START AVAILABLE RECORDS

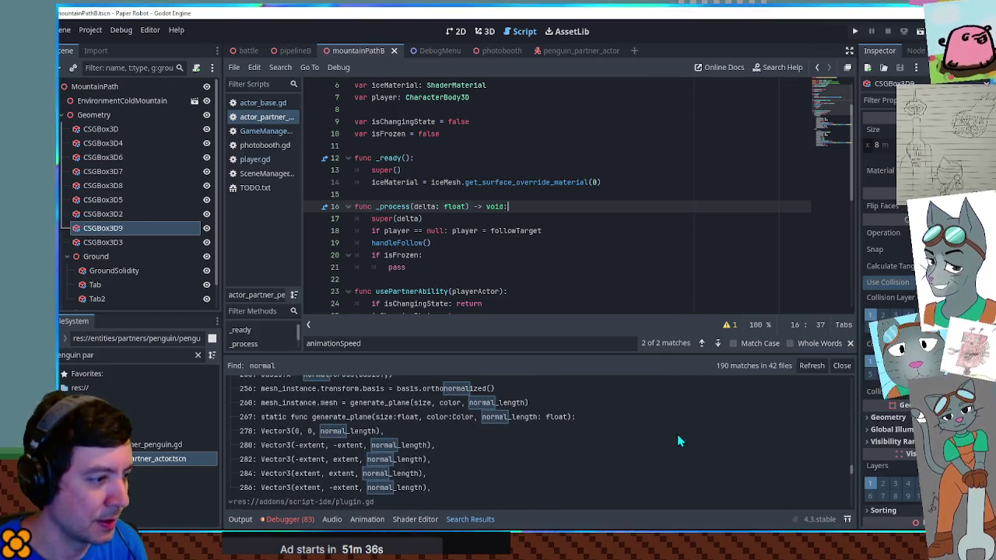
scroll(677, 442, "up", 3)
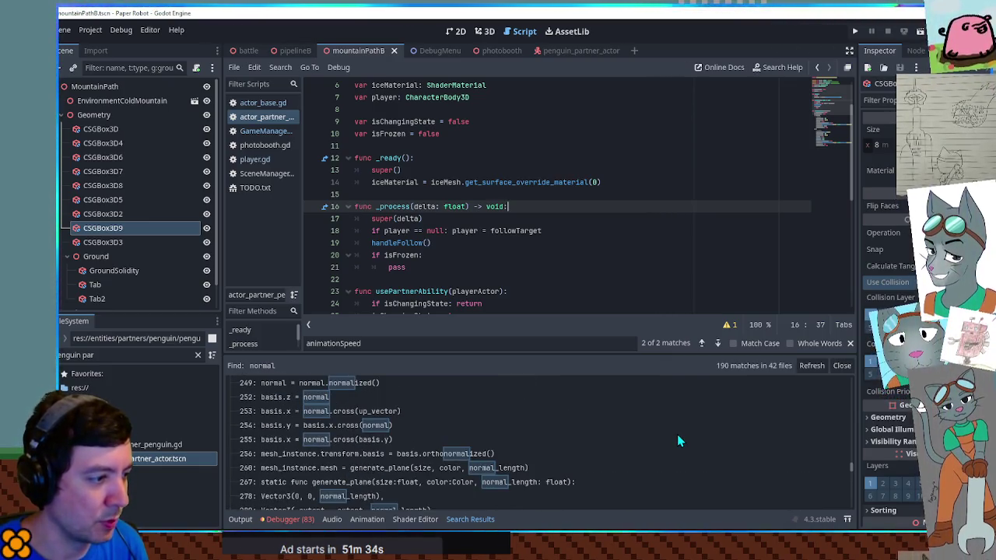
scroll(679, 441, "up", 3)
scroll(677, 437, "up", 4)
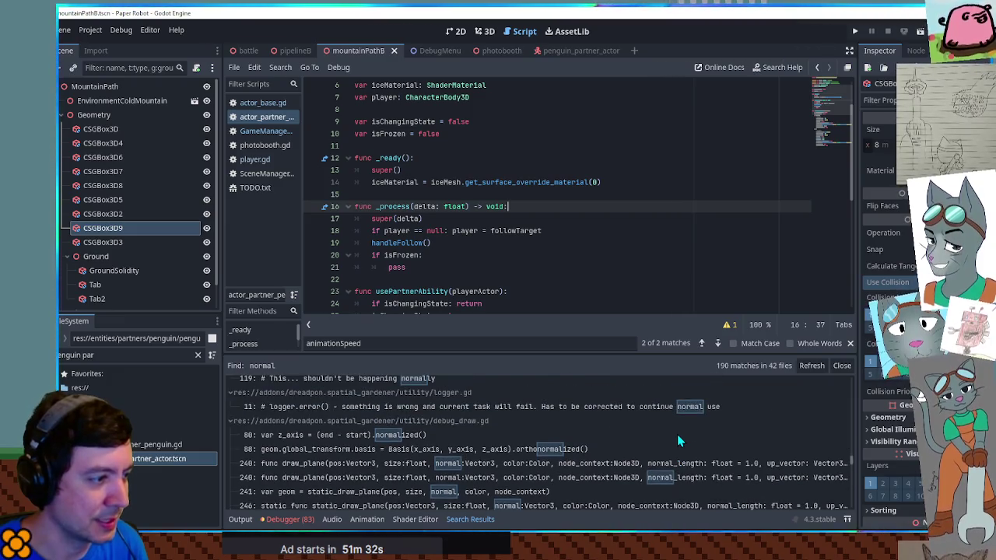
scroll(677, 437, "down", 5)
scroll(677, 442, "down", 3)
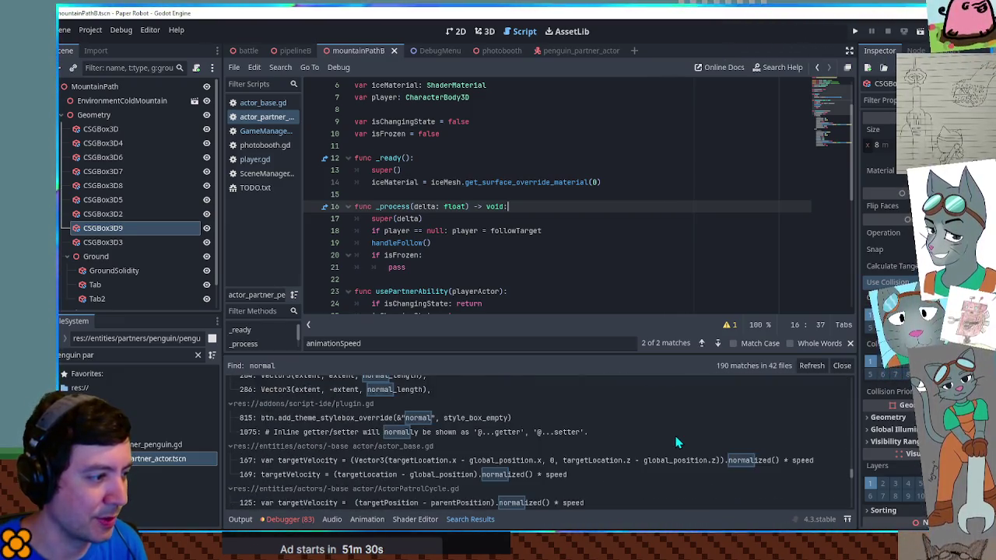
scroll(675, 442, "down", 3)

END AVAILABLE RECORDS
START AVAILABLE RECORDS

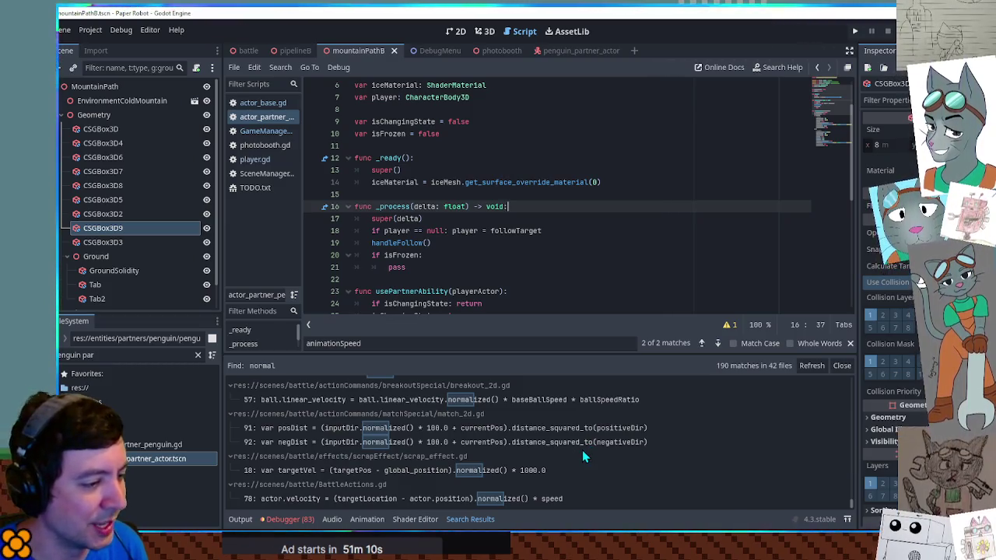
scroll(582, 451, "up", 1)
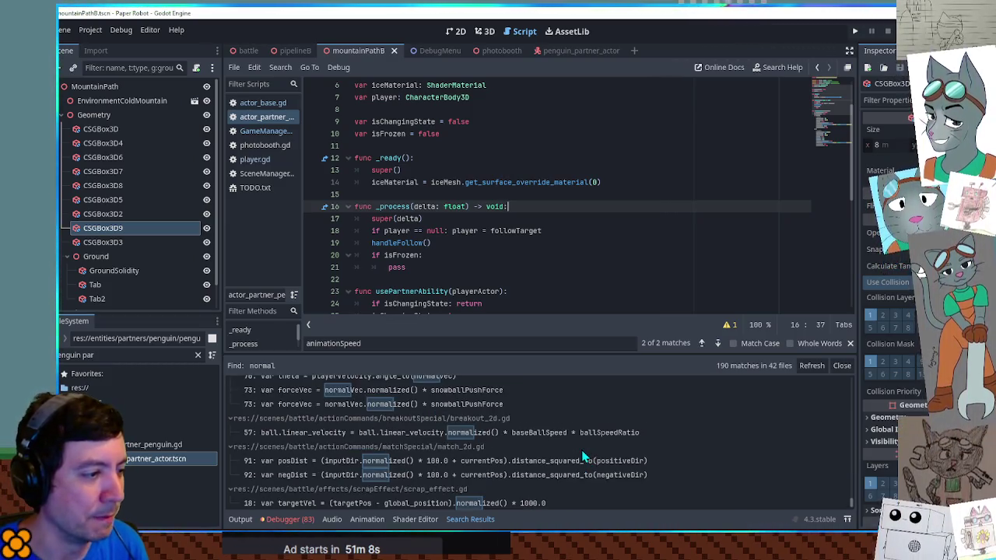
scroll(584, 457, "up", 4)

END AVAILABLE RECORDS

● **WORK REQUIRED**:
Give the count of lines in the listing that hold the word "down", and nothing else.

● **TASK ANSWER**:
3